2. The clamping apparatus as claimed in claim 1, wherein said rolling elements are balls.

3. The clamping apparatus as claimed in claim 1, wherein said rolling element holder is made of an elastic solid material and formed like a mat, and wherein said rolling elements are embedded therein and are projecting slightly beyond two flat sides of said rolling element holder.

4. The clamping apparatus as claimed in claim 1, wherein said rolling element holder is formed planar or mat-like and is provided at an outer margin with circumferential, elastic sealing lips projecting slightly beyond said rolling elements at least on a side toward said collet.

5. The clamping apparatus as claimed in claim 1, wherein said restoring device is activated automatically with an elastic spring, which is preloaded or compressed when said collet is inserted and said rolling elements are subsequently moved along said guide surface of said guide device into said clamping apparatus and relaxes and moves back and moves said rolling elements together with said rolling element holder into said initial position when said collet is removed.

6. The clamping apparatus as claimed in claim 5, wherein said spring is formed in a block-like manner and is retained between said rolling element holder and an inner stop on said clamping apparatus.

7. The clamping apparatus as claimed in claim 6, wherein said spring is a spring block, which is fastened to said rolling element holder in a fixed manner.

8. The clamping apparatus as claimed in claim 6, wherein said spring is formed from rubber-like material.

9. The clamping apparatus as claimed in claim 1, wherein said restoring device is externally actuated or is force-actuated, wherein it can be actuated by an inner draw tube provided for drawing said collet into said clamping apparatus, wherein said inner draw tube, when said collet is released, moves in a direction out of said clamping apparatus and bears with stops against said rolling element holder for moving it into said initial position, wherein an application of force to said rolling element holder by stops of said inner draw tube is designed in such a way that only a pressure force is transmitted.
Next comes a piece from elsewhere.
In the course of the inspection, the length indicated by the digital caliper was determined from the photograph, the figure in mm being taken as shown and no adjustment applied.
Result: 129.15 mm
10. The clamping apparatus as claimed in claim 1, wherein said rolling elements with said rolling element holders are provided on all said guide surfaces.

11. The clamping apparatus as claimed in claim 10, wherein said rolling element holders are mounted in said guide devices on said guide surfaces in such a way that they are movable only along one axis or in one direction.
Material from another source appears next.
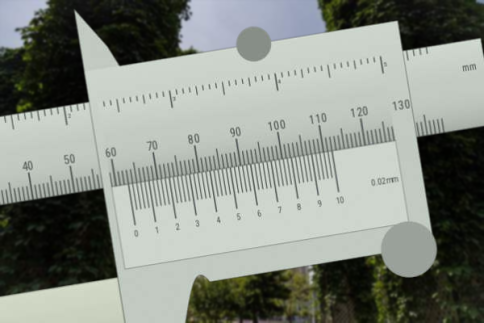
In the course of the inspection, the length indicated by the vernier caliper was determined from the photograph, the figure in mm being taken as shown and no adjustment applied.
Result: 63.0 mm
12. The clamping apparatus as claimed in claim 11, wherein said guide devices have grooves or undercuts, in which projecting regions of said rolling element holder engage for guidance.

13. The clamping apparatus as claimed in claim 1, wherein a guide surface on said clamping apparatus, with which guide surface said rolling elements are in contact, has a carbide facing or an integrated carbide plate.

14. The clamping apparatus as claimed in claim 1, wherein a multiplicity of balls are arranged as said rolling elements in said rolling element holder and a plurality of said balls form respective rows in a regular arrangement, at an angle of between 5° and 15° to said direction of movement of said rolling element holder when said collet is inserted into said clamping apparatus.

15. The clamping apparatus as claimed in claim 14, wherein channels having a radius of said balls are provided on an outer surface of said collet, with which surface said balls are in contact, and said channels are at the same angle to said direction of movement of said rolling element holder as said rows of said balls of said rolling element holder.

16. An arrangement of a clamping apparatus as claimed in claim 1 with a collet.